Paris ballet's foreign legion reaches for the stars  

Paris ballet's foreign legion reaches for the stars  

PARIS - AFP

Watching YouTube as a child in Australia, the idea of one day joining the ranks of the hallowed Paris Opera Ballet seemed nothing short of an impossible dream.

It didn't stop Bianca Scudamore daydreaming about it, though. And now, having just turned 19, she's the rising star at the world renowned company, where a cosmopolitan generation of young dancers are making names for themselves.

Unlike the Royal Ballet in London or the New York City-based American Ballet Theater, the Paris Opera Ballet has very few foreign dancers of its 154, only 25 are not from France.

That's more than was traditionally the case, as dancers from elsewhere have in recent years been accepted into its hierarchical ranks, some even without having first trained at the company's prestigious ballet school, unthinkable, at one time.

In 2012, Argentina's Ludmila Pagliero became its first dancer from Latin America to be named an "etoile," a term reserved for a select few, equivalent to principal dancer. There have been a few other non-European "etoiles."

Described as the "baby ballerina" because of her tender age, today she is just two steps away from the lofty "etoile" title.

Scudamore threw herself into the English-style classical ballet of The Royal Academy of Dance, aged 13. At 14, she auditioned for the Paris company's ballet school, despite her teacher's reservations.

"My teacher told me, 'foreigners don't really get to this school, you don't really have any chance,' so I said I am going to take my chance," she said. It paid off.

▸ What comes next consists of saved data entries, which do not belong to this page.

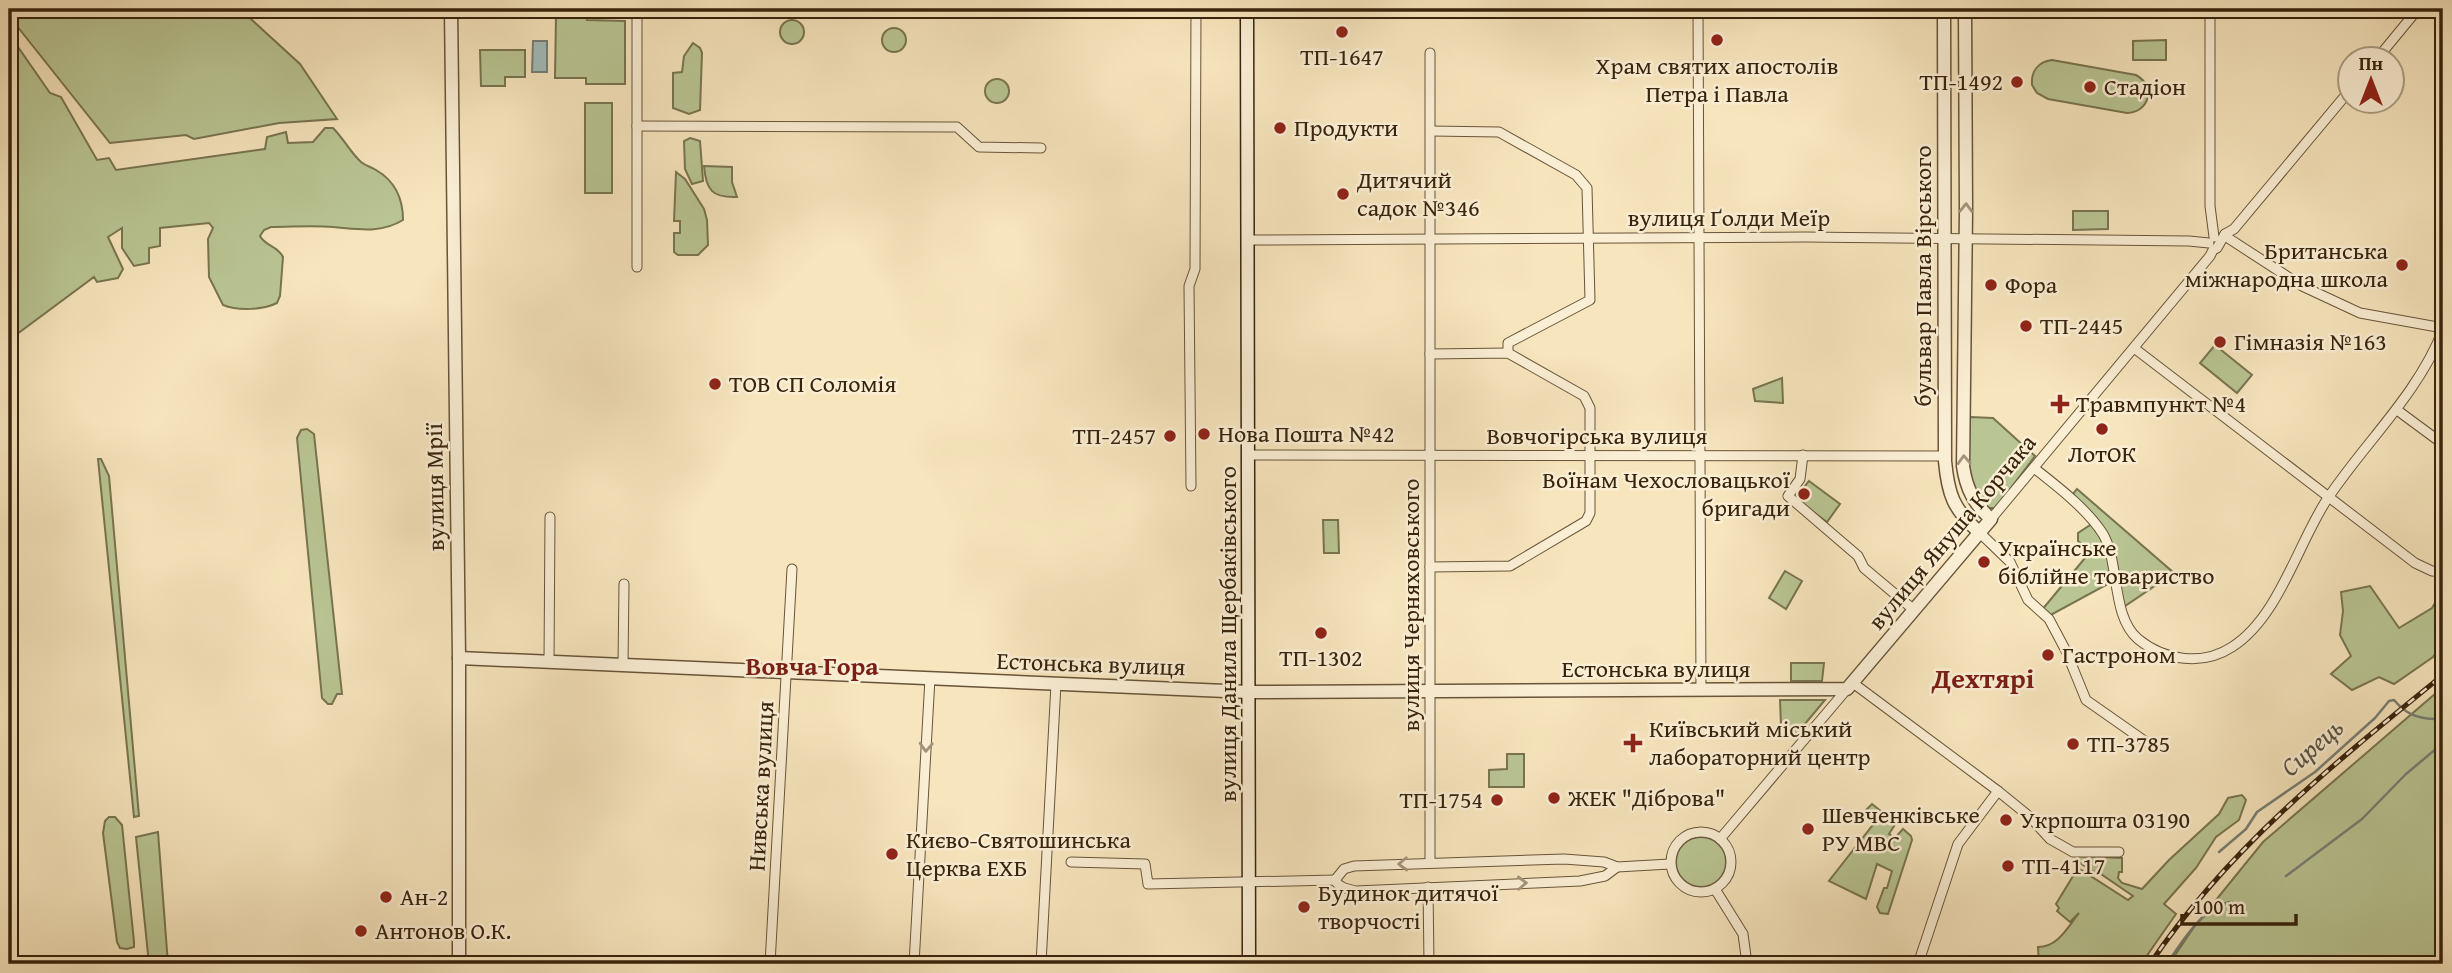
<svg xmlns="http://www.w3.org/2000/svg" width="2452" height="973" viewBox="0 0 2452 973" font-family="'Gentium Book Plus',serif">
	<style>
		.green { fill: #b9c593; stroke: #787450; stroke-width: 2 }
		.water { fill: #a1bcbb; stroke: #777f75; stroke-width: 2 }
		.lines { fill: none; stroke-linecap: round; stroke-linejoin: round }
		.stream { stroke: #777f75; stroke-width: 2.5 }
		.minor-casing { stroke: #685438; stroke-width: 11 }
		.tertiary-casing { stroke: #685438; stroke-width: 15 }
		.secondary-casing { stroke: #38230c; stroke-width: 15 }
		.minor { stroke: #faeed4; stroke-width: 9 }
		.tertiary { stroke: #faeed4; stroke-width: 12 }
		.secondary { stroke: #faeed4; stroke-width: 12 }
		.rail-casing { stroke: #38230c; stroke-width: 5 }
		.rail { stroke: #faeed4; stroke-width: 2.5; stroke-dasharray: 8; stroke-linecap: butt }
		.oneway { stroke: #a3937a }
		.poi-dot { fill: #8f2418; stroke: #faeed4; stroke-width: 2.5 }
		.labels { text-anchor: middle; stroke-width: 5; stroke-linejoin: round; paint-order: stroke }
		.poi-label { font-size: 24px; fill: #38230c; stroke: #faeed4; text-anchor: start }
		.street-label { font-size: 24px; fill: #38230c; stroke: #faeed4 }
		.neighbourhood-label { font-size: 26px; font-weight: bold; fill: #7a1f14; stroke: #faeed4 }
		.water-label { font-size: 26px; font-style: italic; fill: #585141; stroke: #faeed4 }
		.quarter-label { font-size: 28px; font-weight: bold; fill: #7a1f14; stroke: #faeed4 }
	</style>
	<rect width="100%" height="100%" fill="#f7e5bd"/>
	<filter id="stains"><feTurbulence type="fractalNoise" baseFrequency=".00286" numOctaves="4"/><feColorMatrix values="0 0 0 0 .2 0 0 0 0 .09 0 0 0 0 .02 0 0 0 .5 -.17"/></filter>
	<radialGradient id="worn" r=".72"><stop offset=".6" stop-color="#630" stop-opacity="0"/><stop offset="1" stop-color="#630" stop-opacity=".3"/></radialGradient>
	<g class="green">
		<polygon points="9,9 240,9 300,64 337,119 279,123 194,139 186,135 110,143 9,16"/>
		<polygon points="556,15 586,15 587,20 625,21 625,84 586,84 586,78 555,78"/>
		<circle cx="792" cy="32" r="12"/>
		<circle cx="894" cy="40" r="12"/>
		<path d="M9,34L50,93L61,97L97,160L109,158L116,170L265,149L267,137L286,132L288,143L313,142L325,128H333C344,139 350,152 361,162C366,166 371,167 376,170C395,181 403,199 403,220C380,234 358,229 333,227C313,225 291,227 271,227L264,230L260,236C265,246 278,246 283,257L280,296L277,303C263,310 238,311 223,305L209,277L208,239L213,228L209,223L160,228V246L149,248V263L134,266L122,248V228L108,237L123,269L118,278L97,282L94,277L9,340Z"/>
		<polygon points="2166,40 2166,60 2133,60 2133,41"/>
		<polygon points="693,43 700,48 702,53 700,110 689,114 673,108 673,73 682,72 684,56"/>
		<polygon points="480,50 525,50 525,77 505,77 505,86 481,86"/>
		<path d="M2052,60L2136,75C2156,86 2150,112 2127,113L2048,99L2037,93L2032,85C2031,71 2038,62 2052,60Z"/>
		<circle cx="997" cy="91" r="12"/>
		<rect x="585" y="103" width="27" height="90"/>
		<polygon points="690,138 700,141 703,181 692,184 685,169 684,141"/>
		<path d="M704,166L732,167V182L737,197C712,198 706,190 704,166Z"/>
		<polygon points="676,172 685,179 704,209 707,220 708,245 698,255 678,255 674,252 674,233 680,233 680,221 674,221"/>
		<polygon points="2073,211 2108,211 2108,229 2073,230"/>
		<polygon points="2215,345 2252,375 2237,393 2200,363"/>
		<polygon points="1782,378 1783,403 1755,401 1753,389"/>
		<polygon points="1970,417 1993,418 2035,456 1996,508 1985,508 1971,488 1968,468"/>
		<polygon points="307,429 314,434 342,694 337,694 332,704 328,704 322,698 297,438 301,430"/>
		<polygon points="98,459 101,459 109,476 139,816 134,817"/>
		<polygon points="1809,481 1840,504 1827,522 1795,499"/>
		<polygon points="2077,489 2174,573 2122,608 2115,580 2047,617 2041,611 2090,552 2078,541 2078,533 2093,523 2069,499"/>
		<polygon points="1323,520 1338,520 1339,553 1324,553"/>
		<polygon points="1785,571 1802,581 1786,609 1769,598"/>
		<polygon points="2370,586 2399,628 2432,608 2443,589 2443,643 2433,657 2394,684 2379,677 2352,690 2331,674 2351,656 2340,635 2343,611 2341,592"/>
		<polygon points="1791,663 1824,663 1822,681 1791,681"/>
		<polygon points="2443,687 2443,964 2169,964 2194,927 2263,842"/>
		<polygon points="1780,700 1825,700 1794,737 1781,726"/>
		<polygon points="1507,754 1524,754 1524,787 1489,787 1489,770 1507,769"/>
		<path d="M2242,795L2246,800L2239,820L2216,837L2196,868L2164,904L2176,914L2141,964H2039L2038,947C2058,947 2068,927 2079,913L2070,922L2057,911L2059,908L2056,904L2078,868L2128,900L2133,896L2101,874L2098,868L2097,874L2077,861L2079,856L2122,858V872H2119L2118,878L2122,883L2142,889L2169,860L2219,814L2228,798Z"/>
		<polygon points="1872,804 1896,823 1889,834 1895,838 1903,829 1911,836 1912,840 1888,914 1880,913 1877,907 1884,888 1887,888 1892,871 1877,864 1866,899 1829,881 1875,822 1864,812"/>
		<polygon points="109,817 115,817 122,825 134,942 134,947 127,949 120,948 117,942 103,833 105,821"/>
		<polygon points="158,832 168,964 149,964 136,837"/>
		<circle cx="1701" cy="862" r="25"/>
	</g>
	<polygon class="water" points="533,41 547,41 547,72 532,72"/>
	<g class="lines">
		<g class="stream">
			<path d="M2219,852L2246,829L2257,812L2315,772L2375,718L2389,701L2394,700C2406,714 2416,718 2434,719"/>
			<polyline points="2286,876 2362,819 2406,774 2443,743"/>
			<path d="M2167,964C2181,943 2205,904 2232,902"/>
		</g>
		<defs>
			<g id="minor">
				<polyline points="1698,9 1701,690"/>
				<polyline points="2210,9 2210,206 2214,237"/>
				<polyline points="1430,53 1430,863"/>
				<polyline points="2376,60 2418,9"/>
				<polyline points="637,126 957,127 979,147 1041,148"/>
				<polyline points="1431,131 1499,132 1576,175 1587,188 1590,300 1508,343 1508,353"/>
				<polyline points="2225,234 2234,229 2350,90"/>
				<polyline points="2225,236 2302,286 2360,313 2443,328"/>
				<polyline points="1249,240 1804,237 2189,241 2209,243"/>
				<polyline points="637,267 637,9"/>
				<polyline points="2134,348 2415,563 2432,571 2443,572"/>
				<polyline points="1430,354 1508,353 1584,396 1590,408 1590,513 1586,521 1510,566 1430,567"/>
				<polyline points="2397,410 2443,444"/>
				<polyline points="1249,455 1945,456"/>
				<polyline points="1803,455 1800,479 1788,496 1858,556 1864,568 1914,610"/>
				<path d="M2034,468C2057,486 2087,509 2103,534C2120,563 2111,616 2138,639C2165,661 2203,666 2232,647C2278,618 2297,546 2326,501C2364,443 2417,396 2443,330"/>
				<polyline points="1191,486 1189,286 1195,269 1196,9"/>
				<polyline points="1991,519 2210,256 2213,250 2217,248 2225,234"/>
				<polyline points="1979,532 2010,562 2028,600 2049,619 2066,651 2086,700 2146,742"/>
				<polyline points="549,662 550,517"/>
				<polyline points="623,665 624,584"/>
				<polyline points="1853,683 1998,791 2030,817 2050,839 2073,852 2119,852"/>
				<circle cx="1701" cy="862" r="30"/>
				<polyline points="1720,839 1847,689"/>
				<path d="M1071,862L1145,864L1148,884L1335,880C1339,888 1348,889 1356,891L1580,881L1605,876L1617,867"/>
				<polyline points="1335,880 1344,869 1354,866 1564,859 1604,862 1617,867 1670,864"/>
				<polyline points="1428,887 1429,964"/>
				<polyline points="1715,889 1743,934 1747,964"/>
				<polyline points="770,964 792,569"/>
				<polyline points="914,964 930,678"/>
				<polyline points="1041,964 1056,684"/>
				<polyline points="1918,964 1958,844 1998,791"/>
			</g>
			<g id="tertiary">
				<polyline points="451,9 459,658 459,964"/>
				<path d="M1944,9L1945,461C1948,494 1953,509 1979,532"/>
				<path d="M459,658L1249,692L1847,689L1991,519C1974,504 1966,488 1963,466L1966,211L1965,9"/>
			</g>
			<polyline id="secondary" points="1247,9 1249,964"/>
		</defs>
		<use href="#minor" class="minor-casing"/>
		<use href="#tertiary" class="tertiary-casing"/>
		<use href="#secondary" class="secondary-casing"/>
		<use href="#minor" class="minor"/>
		<use href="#tertiary" class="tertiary"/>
		<use href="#secondary" class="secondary"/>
		<defs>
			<path id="rail" d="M2150,964C2228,848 2336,762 2443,675"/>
		</defs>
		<use href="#rail" class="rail-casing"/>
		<use href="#rail" class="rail"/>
	</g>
	<defs><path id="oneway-chevron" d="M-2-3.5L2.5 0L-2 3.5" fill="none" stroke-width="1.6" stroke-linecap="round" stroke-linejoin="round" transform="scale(1.75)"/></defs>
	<g class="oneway">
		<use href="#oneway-chevron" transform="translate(1966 208) rotate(-89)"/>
		<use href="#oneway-chevron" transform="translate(1964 460) rotate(-92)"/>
		<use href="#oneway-chevron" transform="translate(926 747) rotate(93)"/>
		<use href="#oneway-chevron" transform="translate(1403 864) rotate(178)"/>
		<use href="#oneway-chevron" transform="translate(1522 883) rotate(-2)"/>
	</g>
	<g class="poi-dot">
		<circle cx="1342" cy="32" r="7"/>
		<circle cx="1717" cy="40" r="7"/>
		<circle cx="2017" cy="82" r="7"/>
		<circle cx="2090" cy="87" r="7"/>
		<circle cx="1280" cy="128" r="7"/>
		<circle cx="1343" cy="194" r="7"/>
		<circle cx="2402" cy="265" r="7"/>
		<circle cx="1991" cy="285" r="7"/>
		<circle cx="2026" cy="326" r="7"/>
		<circle cx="2220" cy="342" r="7"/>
		<circle cx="715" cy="384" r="7"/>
		<path d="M2056.5 393.5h7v7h7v7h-7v7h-7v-7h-7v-7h7z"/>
		<circle cx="2102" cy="429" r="7"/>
		<circle cx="1204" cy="434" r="7"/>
		<circle cx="1170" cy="436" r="7"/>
		<circle cx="1804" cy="494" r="7"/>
		<circle cx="1984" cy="562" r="7"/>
		<circle cx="1321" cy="633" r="7"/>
		<circle cx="2048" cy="655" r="7"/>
		<path d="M1629.5 732.5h7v7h7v7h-7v7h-7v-7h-7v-7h7z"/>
		<circle cx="2073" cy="744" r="7"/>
		<circle cx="1554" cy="798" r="7"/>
		<circle cx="1497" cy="800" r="7"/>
		<circle cx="2006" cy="820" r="7"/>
		<circle cx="1808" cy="829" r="7"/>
		<circle cx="892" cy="854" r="7"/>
		<circle cx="2008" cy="866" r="7"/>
		<circle cx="386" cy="897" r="7"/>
		<circle cx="1304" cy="907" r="7"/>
		<circle cx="361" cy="931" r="7"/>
	</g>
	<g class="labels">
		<g class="poi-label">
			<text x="1342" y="65" text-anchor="middle">ТП-1647</text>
			<text x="1717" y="74" text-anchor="middle">Храм святих апостолів<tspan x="1717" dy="28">Петра і Павла</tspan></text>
			<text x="2003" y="90" text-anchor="end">ТП-1492</text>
			<text x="2104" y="95">Стадіон</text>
			<text x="1294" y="136">Продукти</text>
			<text x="1357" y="188">Дитячий<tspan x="1357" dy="28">садок №346</tspan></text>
			<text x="2388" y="259" text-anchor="end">Британська<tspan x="2388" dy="28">міжнародна школа</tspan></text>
			<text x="2005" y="293">Фора</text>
			<text x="2040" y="334">ТП-2445</text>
			<text x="2234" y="350">Гімназія №163</text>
			<text x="729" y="392">ТОВ СП Соломія</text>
			<text x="2076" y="412">Травмпункт №4</text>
			<text x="1218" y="442">Нова Пошта №42</text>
			<text x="1156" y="444" text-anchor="end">ТП-2457</text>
			<text x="2102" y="462" text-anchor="middle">ЛотОК</text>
			<text x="1790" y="488" text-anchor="end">Воїнам Чехословацької<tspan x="1790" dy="28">бригади</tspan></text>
			<text x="1998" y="556">Українське<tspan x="1998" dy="28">біблійне товариство</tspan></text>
			<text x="2062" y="663">Гастроном</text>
			<text x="1321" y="666" text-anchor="middle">ТП-1302</text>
			<text x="1649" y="737">Київський міський<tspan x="1649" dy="28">лабораторний центр</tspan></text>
			<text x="2087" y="752">ТП-3785</text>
			<text x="1568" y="806">ЖЕК "Діброва"</text>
			<text x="1483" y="808" text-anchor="end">ТП-1754</text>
			<text x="1822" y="823">Шевченківське<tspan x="1822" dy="28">РУ МВС</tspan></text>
			<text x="2020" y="828">Укрпошта 03190</text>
			<text x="906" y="848">Києво-Святошинська<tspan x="906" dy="28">Церква ЕХБ</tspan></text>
			<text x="2022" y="874">ТП-4117</text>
			<text x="1318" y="901">Будинок дитячої<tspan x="1318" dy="28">творчості</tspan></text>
			<text x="400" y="905">Ан-2</text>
			<text x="375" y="939">Антонов О.К.</text>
		</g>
		<g class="street-label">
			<text x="1729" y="226">вулиця Ґолди Меїр</text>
			<text transform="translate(1923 276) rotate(-90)" y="8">бульвар Павла Вірського</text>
			<text x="1597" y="444">Вовчогірська вулиця</text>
			<text transform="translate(435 487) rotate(-91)" y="8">вулиця Мрії</text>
			<text transform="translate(1952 532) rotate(-50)" y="8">вулиця Януша Корчака</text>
			<text transform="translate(1411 605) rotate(-90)" y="8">вулиця Черняховського</text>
			<text transform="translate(1228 634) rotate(-90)" y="8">вулиця Данила Щербаківського</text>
			<text transform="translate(1091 664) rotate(2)" y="8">Естонська вулиця</text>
			<text x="1656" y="677">Естонська вулиця</text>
			<text transform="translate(761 786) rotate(-87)" y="8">Нивська вулиця</text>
		</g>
		<g class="neighbourhood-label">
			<text x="812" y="675">Вовча Гора</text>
		</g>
		<g class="water-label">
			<text transform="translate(2312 747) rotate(-41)" y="9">Сирець</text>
		</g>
		<g class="quarter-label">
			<text x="1983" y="688">Дехтярі</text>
		</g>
	</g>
	<rect width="2452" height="973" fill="none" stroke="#f7e5bd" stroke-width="35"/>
	<rect x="10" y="10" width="2431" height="952" fill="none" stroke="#38230c" stroke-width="3.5"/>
	<rect x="18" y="18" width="2417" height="938" fill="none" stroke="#38230c" stroke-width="2"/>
	<g transform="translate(2371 80)"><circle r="33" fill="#faeed4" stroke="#ac9d84" stroke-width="2"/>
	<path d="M0-5L12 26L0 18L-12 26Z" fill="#8f2418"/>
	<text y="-10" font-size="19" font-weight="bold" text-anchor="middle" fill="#38230c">Пн</text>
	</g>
	<path d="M2182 914v10h114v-10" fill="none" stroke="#38230c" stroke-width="3.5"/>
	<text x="2193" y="914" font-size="21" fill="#38230c" stroke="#faeed4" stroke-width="5" paint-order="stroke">100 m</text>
	<rect width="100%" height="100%" filter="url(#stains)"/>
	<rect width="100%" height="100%" fill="url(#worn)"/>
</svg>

Nevertheless, she had to adapt to the French school of dance, a style of ballet rooted in tradition and quite different from what she had learned in Australia.

The foot movements are much faster and more difficult and another difference is in the epaulement, or use of head and shoulders in ballet, Scudamore said, of the Paris technique. She faced other challenges too.

"In the beginning it was very hard because I am very close to my family," she said. "The whole year I cried almost every night. But it was the ballet that kept me going, kept me motivated when I was feeling down," she added.

Now she feels at home in Paris and has a strong social media presence, with 16,000 Instagram followers.

For Sae Eun Park, a 29-year-old South Korean, arriving in Paris was something of a rude awakening.

"I was a soloist with the Korean National Ballet and I danced all the principal roles. "When I arrived at the Opera I was on a limited contract and in the wings the whole time," she said. "But I learned a lot."

At 17, she won the Prix de Lausanne, the most prestigious ballet competition in the world, and discovered the French style of dance during lessons given by a former Korean Paris Opera dancer, describing it as a revelation. In 2015, she was invited to dance at the celebrated Mariinsky Theater in Saint Petersburg.

In 2015, Chun-Wing Lam caused a sensation in his native Hong Kong when he became the first Chinese to join the Paris ballet.

"Dance is valued more in France. In Hong Kong, they found my story astonishing. He is a "quadrille", the most junior rank at the Paris company.

"The first two years were really hard. At the school, where I was a resident, the use of the telephone was forbidden in the day and with the time difference I found it hard to talk to my parents," he recalled.

The moment she'll never forget was seeing a video of the ballet "Cinderella" starring Rudolf Nureyev, the legendary Russian dancer who led the Paris Opera ballet troupe, and star Paris dancers Sylvie Guillem and Charles Jude.

"From that moment on, for me, Paris Opera was ballet," said Hannah O'Neill, now a first dancer, one step away from "etoile".

Born in Tokyo, the daughter of an ex-rugby player from New Zealand and a Japanese mother, the 26-year-old inherited a strong physique and love of dance.

At 14, she suffered a setback by failing the external competition for a place at the Paris school. Instead, she joined the Australian Ballet School in Melbourne and won the Prix de Lausanne and Youth America Grand Prix.

But she never gave up on her dream and was accepted by the Paris Opera at 18, arriving in the city without a word of French.       "I tried to copy as much as possible. I am quite good at mimicking. It was quite handy," she laughed.         

She, too, had to adapt to the French technique. "The footwork is accentuated, everything is more sophisticated and so stylish."        And she got her big break when Benjamin Millepied, head of dance from 2015 to 2016 who called for more diversity in the company, gave her the title role in "Swan Lake."